McInnis, who is 58 years old, will be the first (official) female president in Yale’s history. (More about that later.) She earned a master’s degree there in 1990 and a Ph.D. there in 1996. Her scholarship has focused on ​“the cultural history of American Art in the colonial and antebellum South,” according to a bio. One of her books is entitled Slaves Waiting for Sale: Abolitionist Art and the American Slave Trade. She is currently a Yale trustee. (Read more about her background here.)

She said she plans to host ​“listening sessions” on campus after starting the job on July 1.

“I urge all of us to listen with empathy and compassion to the experiences of others. I will encourage us to ask ourselves: What change we wish to see in the world and how best might we accomplish that. I can’t wait to begin,” she said at the close of Yale’s 10-minute livestreamed announcement.

That final comment — a plea for civility amid harsh times — did not appear in the official text of her remarks that the university immediately emailed to the Yale community following the announcement.

The corporate board last met the weekend of April 19 – 21. At the time students protesting the war in Gaza set up a protest encampment on Beinecke Plaza outside where the trustees gathered and were expected to pick a successor to current Yale President Peter Salovey, who retires next month after 11 years in the position. The trustees made no announcement that weekend. By the time of Wednesday’s announcement, the spring semester had ended, graduation took place, and the vast majority of students (and potential protesters) had left campus.

[RELATED: Yale clash over divestment continues after Gaza protests, arrests]

McInnis was a surprise choice: The name did not appear on lists of expected appointees.

McInnis immediately becomes a major civic leader in New Haven: Yale is the city’s largest private corporation, landowner, and employer.

Under Salovey’s predecessor, Rick Levin, the university increased its involvement in efforts to improve life in New Haven. It partnered with City Hall on innovative projects ranging from an employee-homebuying-assistance program to the ​“Promise” scholarship program guaranteeing tuition help for all New Haven public school students who keep their grades up. The city and university also quietly partnered on addressing short-term challenges like a pending foreclosure sale of revived commercial properties in the College-Chapel Street district.

Major town-gown initiatives disappeared during Salovey’s term as president, when the university increased its main focus on competing with other Ivy League schools for nine-figure donations from financial sector titans. (Yale did agree to up its voluntary payments to the city for its permanent property tax exemptions for six years.)

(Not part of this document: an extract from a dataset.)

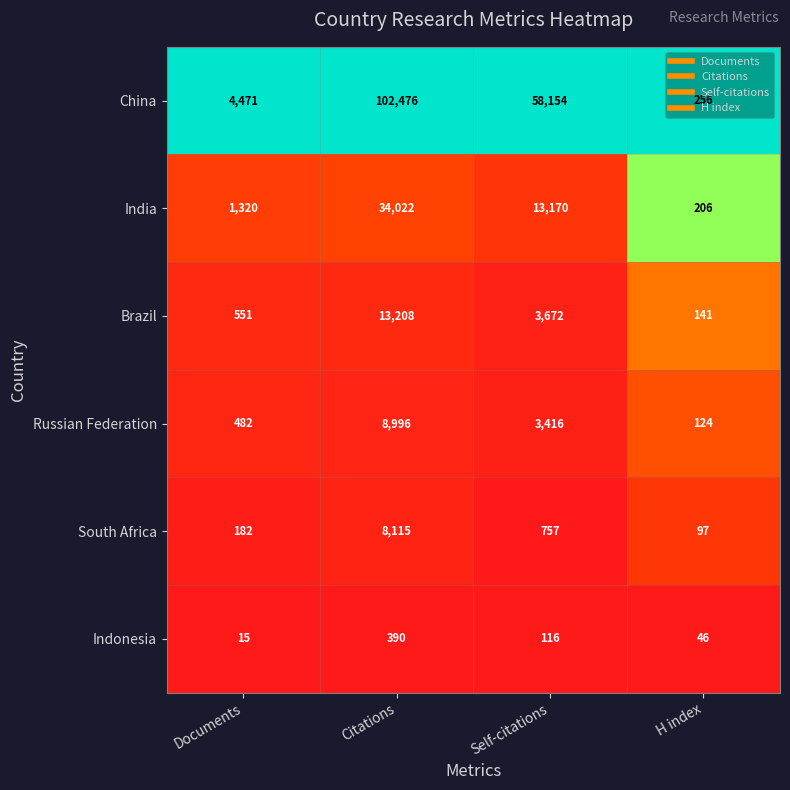

Which series has the largest total across all categories?

China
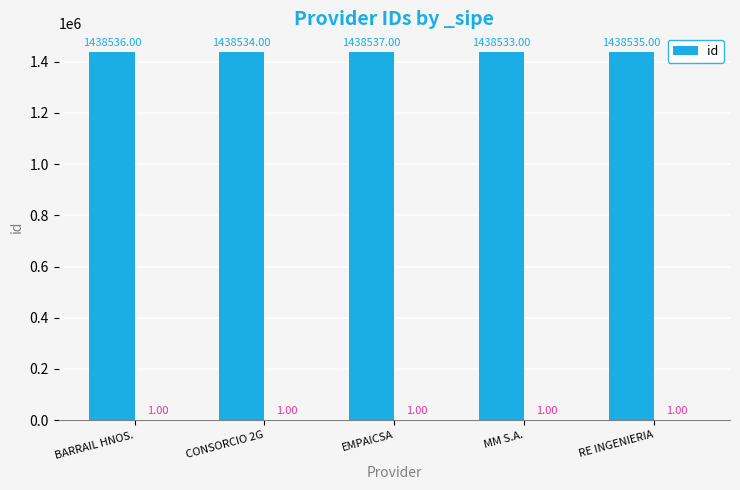

At which label does the data first exceed 1438535?

BARRAIL HNOS.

On its website bio of McInnis as a trustee, Yale emphasized her fundraising prowess as well as her environmental credentials: ​“She is the inaugural board chair of the New York Climate Exchange that was selected to build an international climate-solutions center on Governors Island in New York City. Under her leadership, Stony Brook received a transformational $500 million gift from the Simons Foundation — the largest-ever unrestricted endowment gift made to a U.S. institution of higher education.”

Yale’s public relations office added in its release about the announcement: ​“At Stony Brook, McInnis also shares responsibility for overseeing Brookhaven National Laboratory, a U.S. Department of Energy facility for particle physics and nuclear energy, data, and quantum information sciences. And as the inaugural chair of the board of the New York Climate Exchange, she led the establishment of an international climate change solutions center in New York City.”

Through Salovey’s term, only white males had ever served as president of Yale. At least formally. One woman, Hannah Gray, did succeed Yale President Kingman Brewster, leading the university from 1977 to 1978. But the university never removed the ​“acting” from her title, and she went on to lead University of Chicago instead.